The ideal watering device is one which is large enough for a whole day supply, keeps the water clean and cool, does not corrode on account of chemical action, does not rust or break easily, does not topple over readily and is easy to empty, clean and refill, does not allow the birds to get into and spoil the water and is relatively inexpensive.
A wide variety of watering utensils satisfying the above needs can be obtained. These may be in the form of fountain or covered containers. In a fountain, the level of water in the feeder dish is kept always at the same level. This is done by arranging for a constant supply of freshwater to flow automatically from a container, as the level in the dish goes down.
5. Grit and Shell Containers:
Shells and grits are provided to the poultry separately as ‘ these are not included in the feed mixtures. Ordinary wall hoppers made either of wood or metal serve the purpose.
6. Green Feed Racks:
A green feed wall rack is desirable, as throwing such feed in the litter is insanitary. The racks are made of slats or wire mesh and hung at some height to provide exercise to the birds as they strive for the feed.
Confined birds need as large a run as can be afforded. If more than one breed is kept, it will be necessary to enclose each breed within a fence in order to prevent mixing.
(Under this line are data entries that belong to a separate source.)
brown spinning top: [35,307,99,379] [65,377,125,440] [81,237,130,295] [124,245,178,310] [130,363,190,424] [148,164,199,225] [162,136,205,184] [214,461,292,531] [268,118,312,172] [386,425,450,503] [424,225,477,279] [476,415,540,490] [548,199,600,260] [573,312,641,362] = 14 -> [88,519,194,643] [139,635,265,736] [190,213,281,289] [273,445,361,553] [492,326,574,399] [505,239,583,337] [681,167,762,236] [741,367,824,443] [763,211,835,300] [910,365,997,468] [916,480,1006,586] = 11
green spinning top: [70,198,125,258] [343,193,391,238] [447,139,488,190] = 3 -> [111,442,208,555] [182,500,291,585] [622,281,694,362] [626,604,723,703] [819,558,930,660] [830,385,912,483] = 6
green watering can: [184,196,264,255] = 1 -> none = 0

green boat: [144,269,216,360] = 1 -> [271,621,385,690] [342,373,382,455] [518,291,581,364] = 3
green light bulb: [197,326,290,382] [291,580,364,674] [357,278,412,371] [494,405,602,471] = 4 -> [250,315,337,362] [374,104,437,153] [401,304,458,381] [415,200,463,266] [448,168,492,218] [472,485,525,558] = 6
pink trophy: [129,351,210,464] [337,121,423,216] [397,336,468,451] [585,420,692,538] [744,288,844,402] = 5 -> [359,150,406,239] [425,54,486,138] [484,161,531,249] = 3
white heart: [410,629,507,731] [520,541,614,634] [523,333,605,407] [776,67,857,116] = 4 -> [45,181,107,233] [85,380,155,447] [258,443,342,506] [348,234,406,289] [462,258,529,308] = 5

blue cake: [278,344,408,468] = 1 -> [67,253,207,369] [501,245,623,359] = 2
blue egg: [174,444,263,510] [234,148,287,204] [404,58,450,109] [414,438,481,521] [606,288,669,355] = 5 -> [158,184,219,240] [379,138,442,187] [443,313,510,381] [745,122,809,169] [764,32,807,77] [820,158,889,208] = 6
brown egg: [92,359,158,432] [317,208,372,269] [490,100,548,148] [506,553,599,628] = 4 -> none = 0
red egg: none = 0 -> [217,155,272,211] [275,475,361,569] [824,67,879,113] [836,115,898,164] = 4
An ideal run can be had by putting up a wire mesh fence, 1/2″ mesh being necessary for the chicks and 1.5″-2″ mesh for the adult birds.
A six-foot wide roll of wire mesh or two rolls of 3 feet wide mesh joined together at the centre by a winding wire and mounted on wooden poles, makes ideal fencing. It is advisable to fix the lower edge of the wire mesh at least 6 inches under the surface of the ground in a trench to provide protection against predatory animals.
The chicken run should be covered by wire mesh also on the top to prevent crows, hawks and kites from carrying away the young chicks. In the absence of wire mesh the use of split bamboos or sarkanda is recommended for the runs. They are not very durable but serve the purpose.
8. Laying Batteries:
The system of using batteries for laying hens is a comparatively recent and is one of the developments of battery brooding. Each hen is housed in an individual all metal cage or compartment about 12-16 inches wide, 18 inches long and 18 inches high.
The wire floor gently slopes forwards so that the eggs, when laid, rolls underneath the feed trough and gets out of the reach of the hen. The cages are contiguous and may be single rows (single deck) or built in tiers to accommodate any number of layers.
This system is almost unknown in India at present. It is, however well adapted to localities in or near large cities where the land in adequate extent is either unobtainable or unsuitable for setting up the usual plant.
The system also admits of utilising marshy or damp areas highly unsuitable for poultry rearing by the usual methods. Cities like Mumbai and Kolkata where similar wet conditions prevail during a good part of the year can take to poultry farming intensively by keeping the birds in battery cages.